_Aim of the task_.
Render as a numbered list every line from the one containing "L’enceinte fortifiée en pierres sèches du Roc" through the last line of the entries below, both ends included. Leave out blank lines.

_Input data_.
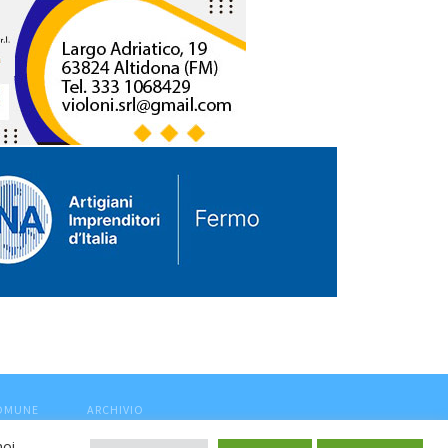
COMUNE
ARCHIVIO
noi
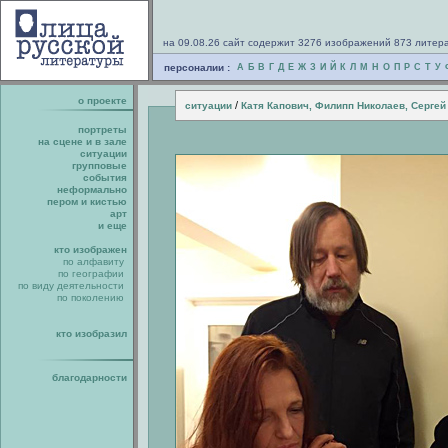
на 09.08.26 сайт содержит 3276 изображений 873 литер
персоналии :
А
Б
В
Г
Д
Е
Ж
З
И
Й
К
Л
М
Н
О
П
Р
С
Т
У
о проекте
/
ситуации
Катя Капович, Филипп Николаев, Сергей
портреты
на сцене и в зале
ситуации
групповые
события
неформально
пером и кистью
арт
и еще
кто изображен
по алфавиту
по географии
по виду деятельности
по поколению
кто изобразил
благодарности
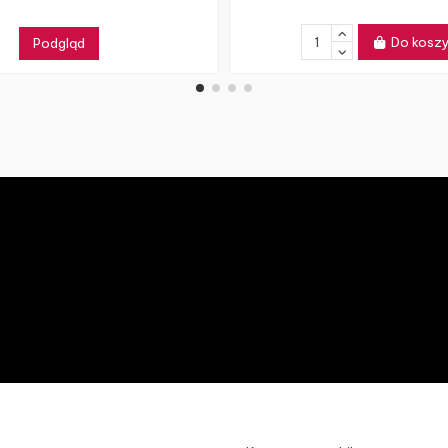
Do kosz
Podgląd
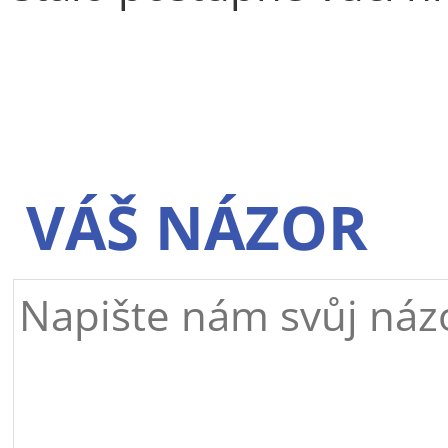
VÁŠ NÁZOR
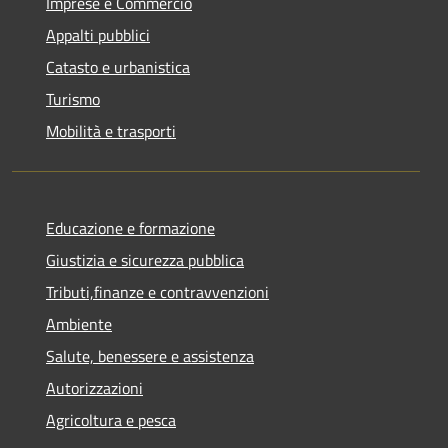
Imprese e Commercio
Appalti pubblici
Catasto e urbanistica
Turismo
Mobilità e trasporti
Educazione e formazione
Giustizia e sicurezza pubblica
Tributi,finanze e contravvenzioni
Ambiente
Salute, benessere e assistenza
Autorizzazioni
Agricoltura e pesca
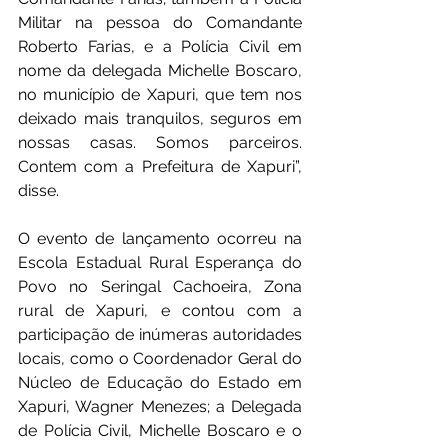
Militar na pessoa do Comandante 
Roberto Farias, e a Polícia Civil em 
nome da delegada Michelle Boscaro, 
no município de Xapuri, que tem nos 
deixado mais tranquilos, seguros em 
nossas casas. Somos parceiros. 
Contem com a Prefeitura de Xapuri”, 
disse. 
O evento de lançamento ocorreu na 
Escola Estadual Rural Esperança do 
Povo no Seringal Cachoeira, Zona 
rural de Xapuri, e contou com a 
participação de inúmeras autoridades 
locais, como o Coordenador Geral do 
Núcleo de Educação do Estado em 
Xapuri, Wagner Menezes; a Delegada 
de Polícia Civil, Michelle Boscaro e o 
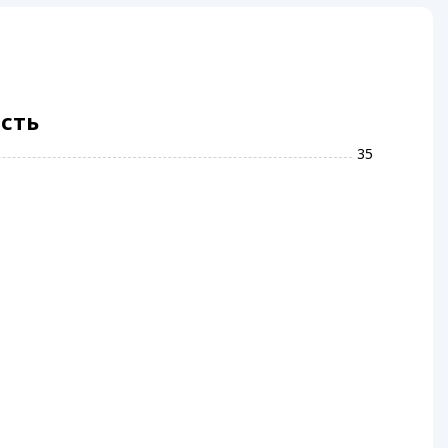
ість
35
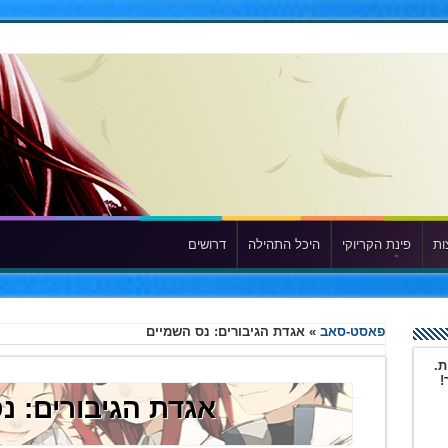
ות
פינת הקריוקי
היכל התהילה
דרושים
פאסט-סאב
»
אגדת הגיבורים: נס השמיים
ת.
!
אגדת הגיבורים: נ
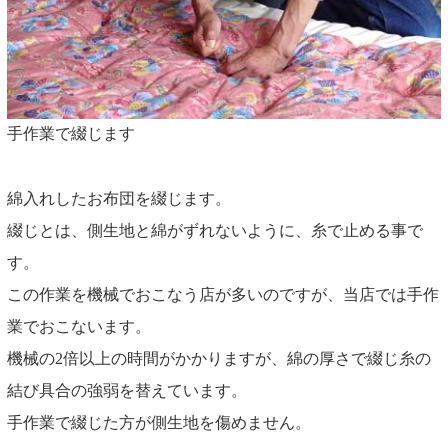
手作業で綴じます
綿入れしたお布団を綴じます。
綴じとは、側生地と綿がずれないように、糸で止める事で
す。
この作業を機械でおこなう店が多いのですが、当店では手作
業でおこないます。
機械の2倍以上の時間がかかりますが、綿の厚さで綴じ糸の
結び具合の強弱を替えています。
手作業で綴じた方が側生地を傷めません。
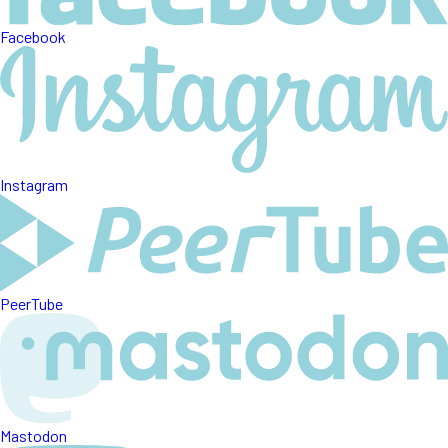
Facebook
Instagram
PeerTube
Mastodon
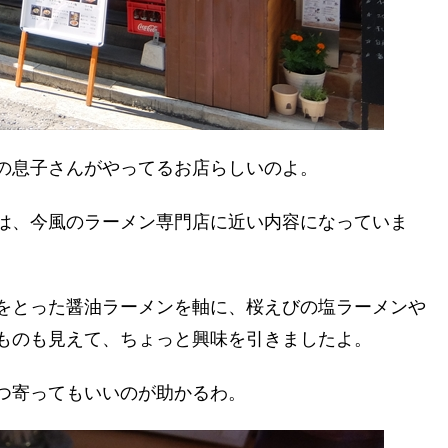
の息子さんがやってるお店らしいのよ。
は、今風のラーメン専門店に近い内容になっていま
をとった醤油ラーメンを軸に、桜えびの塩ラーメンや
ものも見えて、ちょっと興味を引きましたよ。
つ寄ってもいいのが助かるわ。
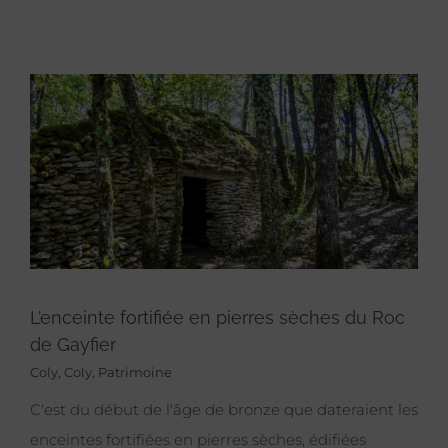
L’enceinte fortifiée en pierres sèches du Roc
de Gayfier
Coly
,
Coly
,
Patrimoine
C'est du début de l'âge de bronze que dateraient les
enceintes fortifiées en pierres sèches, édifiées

_Task answer_.
1. L’enceinte fortifiée en pierres sèches du Roc
2. de Gayfier
3. Coly
4. ,
5. Coly
6. ,
7. Patrimoine
8. C'est du début de l'âge de bronze que dateraient les
9. enceintes fortifiées en pierres sèches, édifiées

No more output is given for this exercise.